Can you set down, character for character, the part of the items running from the line with "2. Zuwendungsempfänger Zuwendungsempfänger" through to the end?

DATA SECTION:

┌──

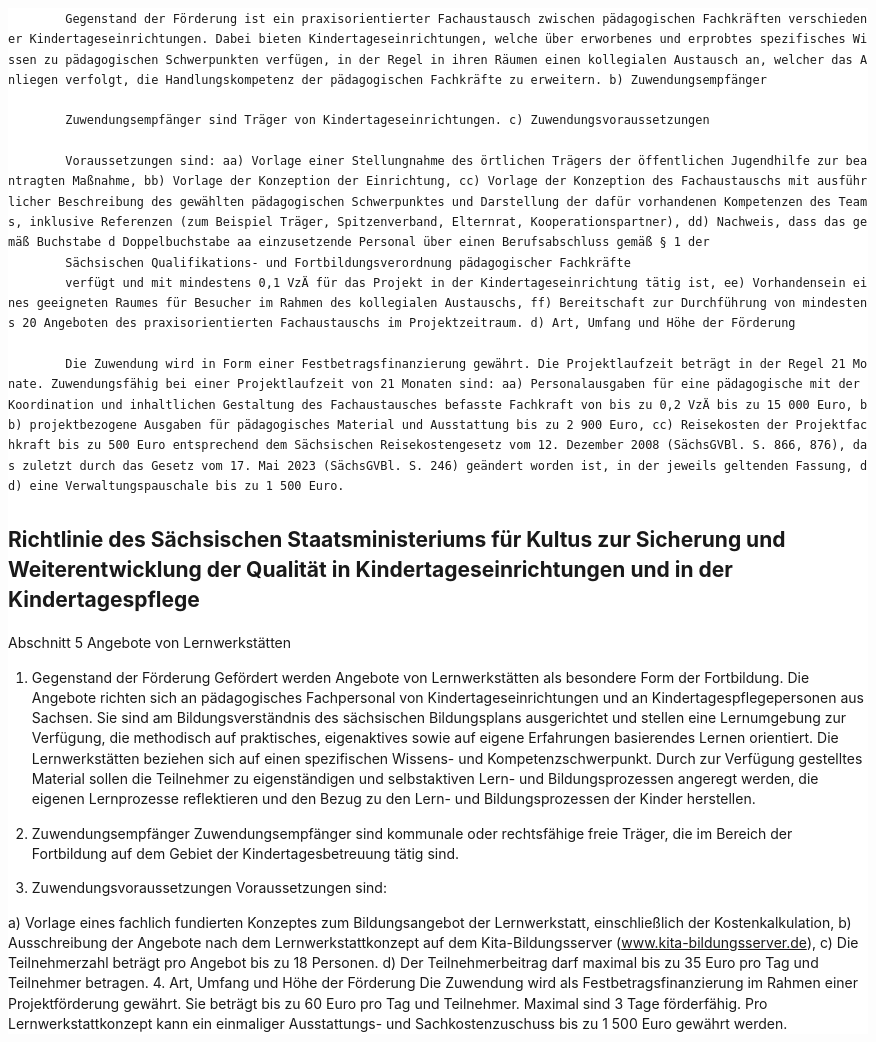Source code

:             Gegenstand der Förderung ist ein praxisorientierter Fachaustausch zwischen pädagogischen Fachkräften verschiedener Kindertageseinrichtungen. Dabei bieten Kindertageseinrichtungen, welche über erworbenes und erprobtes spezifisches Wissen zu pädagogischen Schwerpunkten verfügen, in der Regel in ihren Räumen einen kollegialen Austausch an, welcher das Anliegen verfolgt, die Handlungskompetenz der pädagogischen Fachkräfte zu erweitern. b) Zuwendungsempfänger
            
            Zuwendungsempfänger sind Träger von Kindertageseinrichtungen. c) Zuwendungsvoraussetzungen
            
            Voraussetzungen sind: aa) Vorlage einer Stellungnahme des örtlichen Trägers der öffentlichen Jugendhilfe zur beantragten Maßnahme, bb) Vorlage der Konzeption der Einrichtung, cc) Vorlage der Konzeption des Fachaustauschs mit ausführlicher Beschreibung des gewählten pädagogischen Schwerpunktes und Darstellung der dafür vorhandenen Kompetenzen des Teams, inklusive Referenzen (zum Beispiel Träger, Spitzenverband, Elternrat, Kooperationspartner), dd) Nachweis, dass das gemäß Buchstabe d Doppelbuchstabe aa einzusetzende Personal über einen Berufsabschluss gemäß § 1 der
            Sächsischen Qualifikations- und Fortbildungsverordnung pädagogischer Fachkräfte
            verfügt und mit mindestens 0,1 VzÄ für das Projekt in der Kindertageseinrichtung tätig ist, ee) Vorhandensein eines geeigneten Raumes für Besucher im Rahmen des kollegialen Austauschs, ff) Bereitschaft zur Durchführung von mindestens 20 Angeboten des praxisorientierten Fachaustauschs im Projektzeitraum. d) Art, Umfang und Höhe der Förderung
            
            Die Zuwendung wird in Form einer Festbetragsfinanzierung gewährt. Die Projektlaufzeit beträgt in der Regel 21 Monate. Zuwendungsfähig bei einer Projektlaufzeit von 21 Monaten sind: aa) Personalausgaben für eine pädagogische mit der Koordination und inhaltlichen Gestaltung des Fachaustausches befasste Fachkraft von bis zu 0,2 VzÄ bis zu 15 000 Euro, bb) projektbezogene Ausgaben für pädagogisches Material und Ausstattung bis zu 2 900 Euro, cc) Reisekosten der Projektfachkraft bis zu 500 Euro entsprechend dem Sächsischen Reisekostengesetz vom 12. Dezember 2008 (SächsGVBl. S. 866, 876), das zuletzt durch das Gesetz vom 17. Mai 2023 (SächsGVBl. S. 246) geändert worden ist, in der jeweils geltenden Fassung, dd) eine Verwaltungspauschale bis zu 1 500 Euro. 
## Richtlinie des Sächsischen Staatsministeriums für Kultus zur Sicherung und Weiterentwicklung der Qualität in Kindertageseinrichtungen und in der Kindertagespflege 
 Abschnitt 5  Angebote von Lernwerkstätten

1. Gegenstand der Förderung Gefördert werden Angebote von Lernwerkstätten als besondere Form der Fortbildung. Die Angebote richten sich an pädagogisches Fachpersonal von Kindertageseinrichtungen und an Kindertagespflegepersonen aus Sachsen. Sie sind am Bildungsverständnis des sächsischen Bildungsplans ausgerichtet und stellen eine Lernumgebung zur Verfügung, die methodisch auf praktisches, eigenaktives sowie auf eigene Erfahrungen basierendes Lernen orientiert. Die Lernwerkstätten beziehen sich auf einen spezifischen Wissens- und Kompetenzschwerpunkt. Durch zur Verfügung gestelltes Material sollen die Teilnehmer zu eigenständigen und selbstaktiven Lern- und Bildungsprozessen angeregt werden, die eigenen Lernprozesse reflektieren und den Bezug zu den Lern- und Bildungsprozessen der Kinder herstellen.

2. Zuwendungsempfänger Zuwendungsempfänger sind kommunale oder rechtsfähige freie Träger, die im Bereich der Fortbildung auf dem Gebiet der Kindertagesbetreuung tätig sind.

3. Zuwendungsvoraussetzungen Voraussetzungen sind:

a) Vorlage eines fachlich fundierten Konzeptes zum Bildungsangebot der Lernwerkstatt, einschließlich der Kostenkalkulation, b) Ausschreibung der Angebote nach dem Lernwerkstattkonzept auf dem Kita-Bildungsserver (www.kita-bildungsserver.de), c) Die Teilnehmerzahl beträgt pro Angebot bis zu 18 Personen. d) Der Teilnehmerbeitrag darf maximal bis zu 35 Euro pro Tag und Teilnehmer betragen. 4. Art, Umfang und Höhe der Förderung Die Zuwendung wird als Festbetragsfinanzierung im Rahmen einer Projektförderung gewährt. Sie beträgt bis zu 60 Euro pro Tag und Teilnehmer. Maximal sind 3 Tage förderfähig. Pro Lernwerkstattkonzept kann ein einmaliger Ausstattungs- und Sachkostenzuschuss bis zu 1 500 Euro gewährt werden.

└──

ANSWER BELOW:
2. Zuwendungsempfänger Zuwendungsempfänger sind kommunale oder rechtsfähige freie Träger, die im Bereich der Fortbildung auf dem Gebiet der Kindertagesbetreuung tätig sind.

3. Zuwendungsvoraussetzungen Voraussetzungen sind:

a) Vorlage eines fachlich fundierten Konzeptes zum Bildungsangebot der Lernwerkstatt, einschließlich der Kostenkalkulation, b) Ausschreibung der Angebote nach dem Lernwerkstattkonzept auf dem Kita-Bildungsserver (www.kita-bildungsserver.de), c) Die Teilnehmerzahl beträgt pro Angebot bis zu 18 Personen. d) Der Teilnehmerbeitrag darf maximal bis zu 35 Euro pro Tag und Teilnehmer betragen. 4. Art, Umfang und Höhe der Förderung Die Zuwendung wird als Festbetragsfinanzierung im Rahmen einer Projektförderung gewährt. Sie beträgt bis zu 60 Euro pro Tag und Teilnehmer. Maximal sind 3 Tage förderfähig. Pro Lernwerkstattkonzept kann ein einmaliger Ausstattungs- und Sachkostenzuschuss bis zu 1 500 Euro gewährt werden.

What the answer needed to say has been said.